Vlastos v. Sumitomo Marine & Fire Insurance Company

United States Court of Appeals for the Third Circuit, 1983


Vlastos had a building that had a restaurant on the first floor, massage parlor on the second and third, and her office on the fourth. A janitor also lived on the third.

She insured it with the defendants. Part of the policy stated that she "Warranted that the 3rd floor is occupied as Janitor's residence."

The building later burned down, killing three people, and Vlastos filed a claim. Defendants refused to pay because the janitor was not living there at the time of the fire.

Procedural History:

District court said that the materiality of the provision was irrelevant, denied plaintiff's motion for a directed verdict, and sent it to the jury. The jury said that plaintiff did breach the policy by the janitor not living there at the time of the fire.


Was the janitor's absence a breach of policy?


  • A representation must be material to a risk to be relevant, but a warranty does not. Any violation of a warranty allows the insurer to deny recovery.


    This has largely changed in states' laws.

  • An ambiguous insurance policy must be construed against the insurer.
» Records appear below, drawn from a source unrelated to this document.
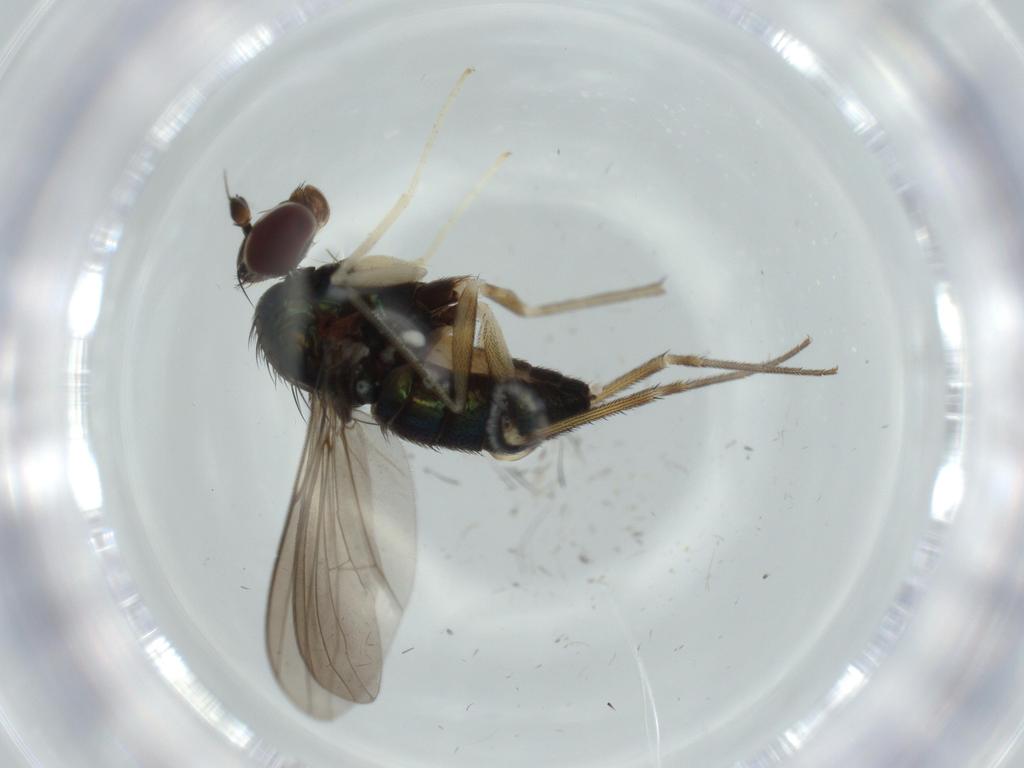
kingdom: Animalia
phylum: Arthropoda
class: Insecta
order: Diptera
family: Dolichopodidae
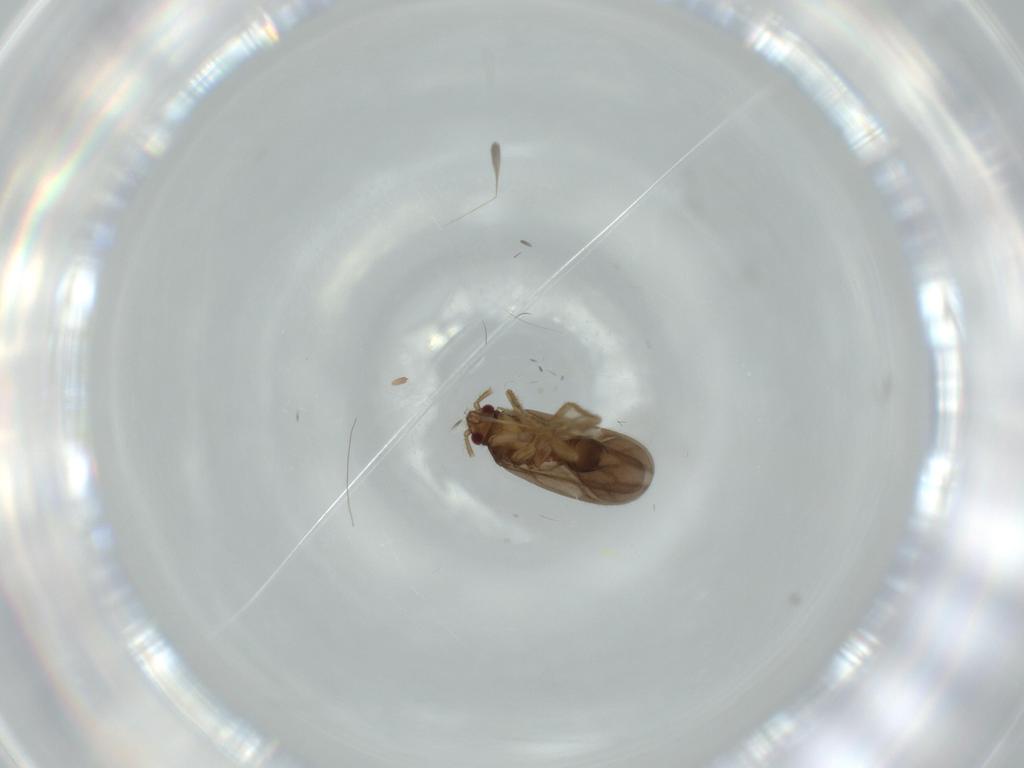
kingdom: Animalia
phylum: Arthropoda
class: Insecta
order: Hemiptera
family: Ceratocombidae
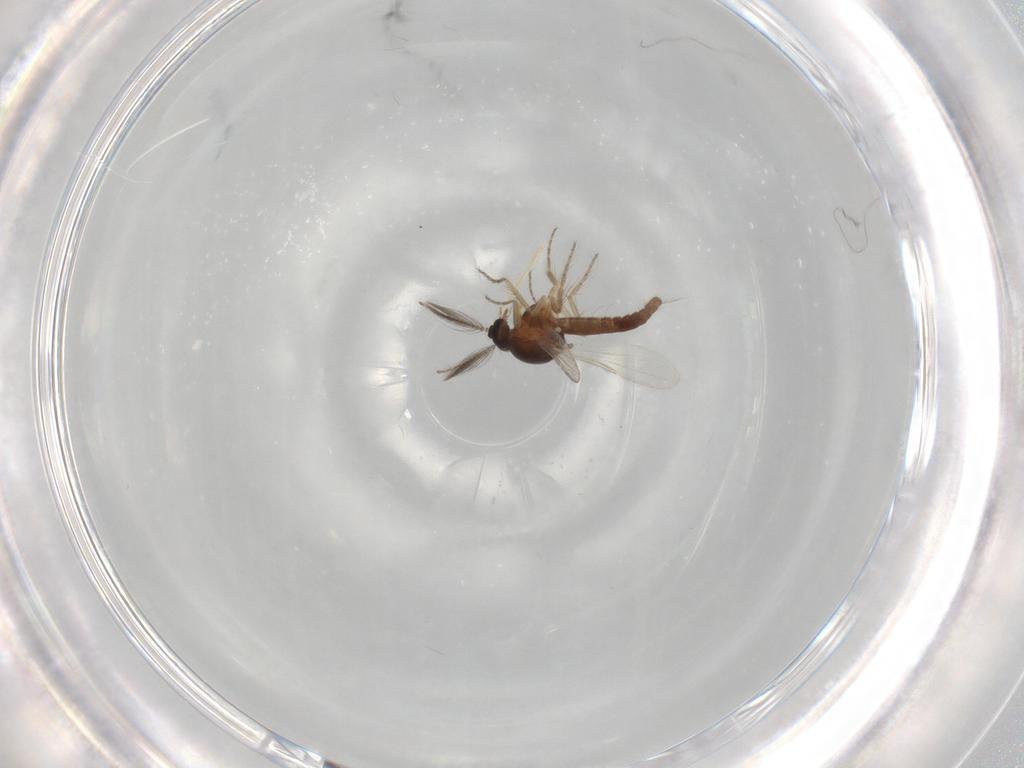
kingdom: Animalia
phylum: Arthropoda
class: Insecta
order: Diptera
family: Ceratopogonidae
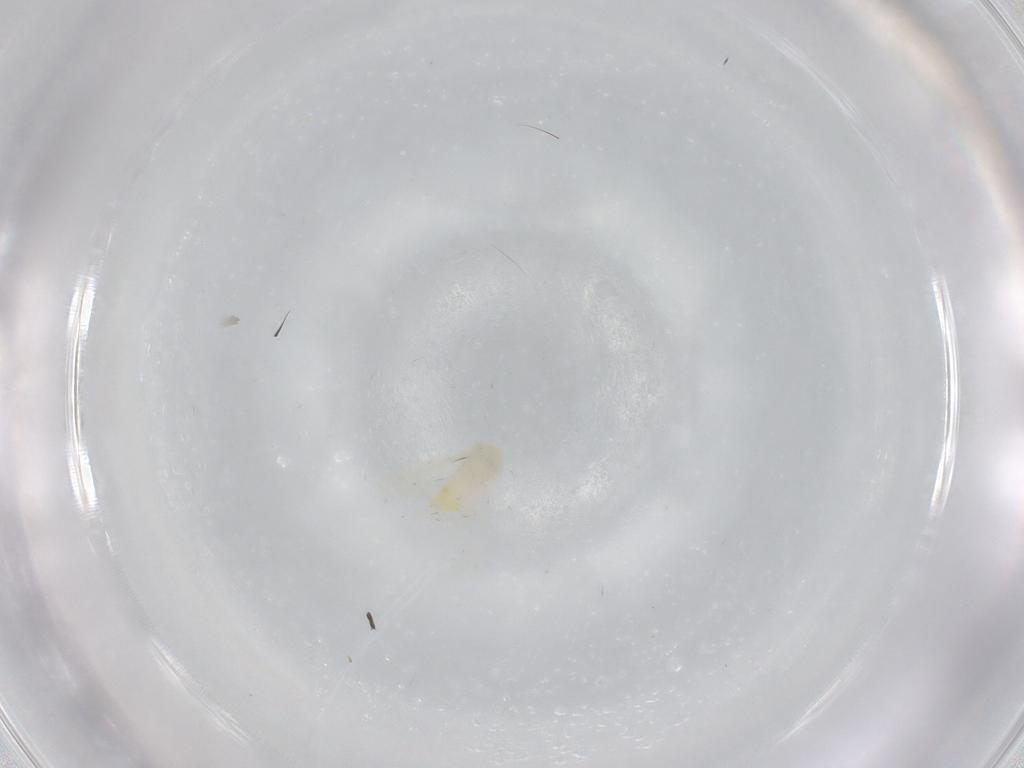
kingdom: Animalia
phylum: Arthropoda
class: Insecta
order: Hemiptera
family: Aleyrodidae
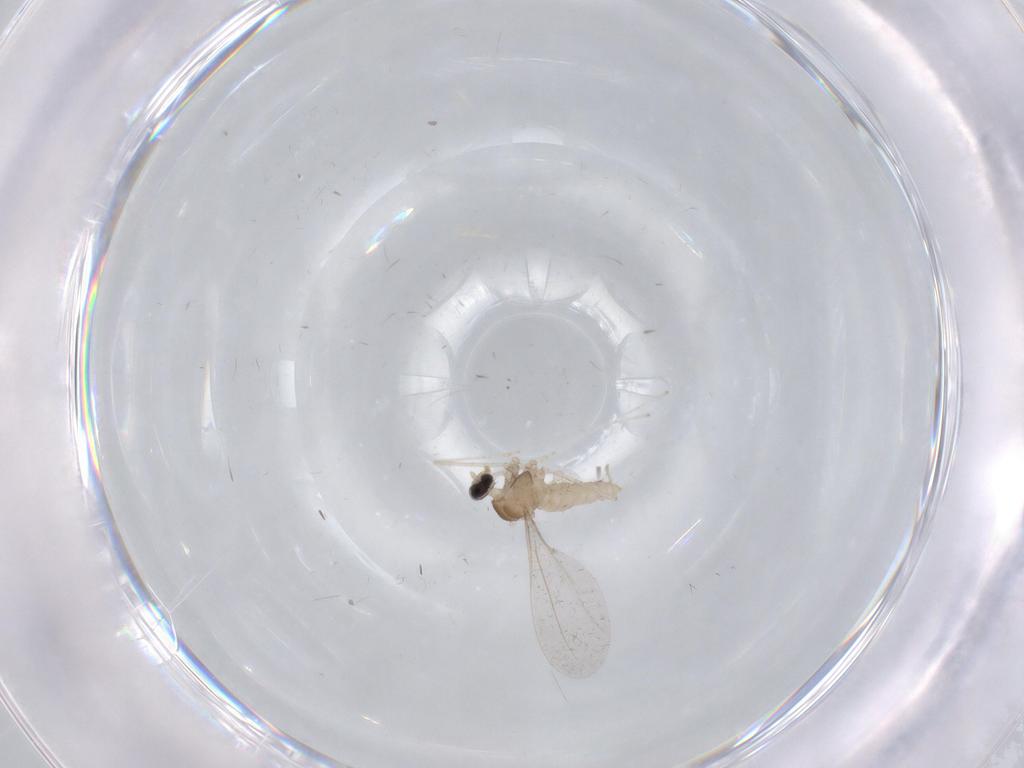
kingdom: Animalia
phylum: Arthropoda
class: Insecta
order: Diptera
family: Cecidomyiidae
It is undisputed that the policy only required the janitor to live on the third floor when the contract was signed. The fact that he was not there are the time of the fire is irrelevant.

It was ambiguous whether the warranty required the janitor to occupy the entire third floor or not. However, such ambiguities must be resolved against the insurer.


There was not a breach of the policy. Judgment for Vlastos.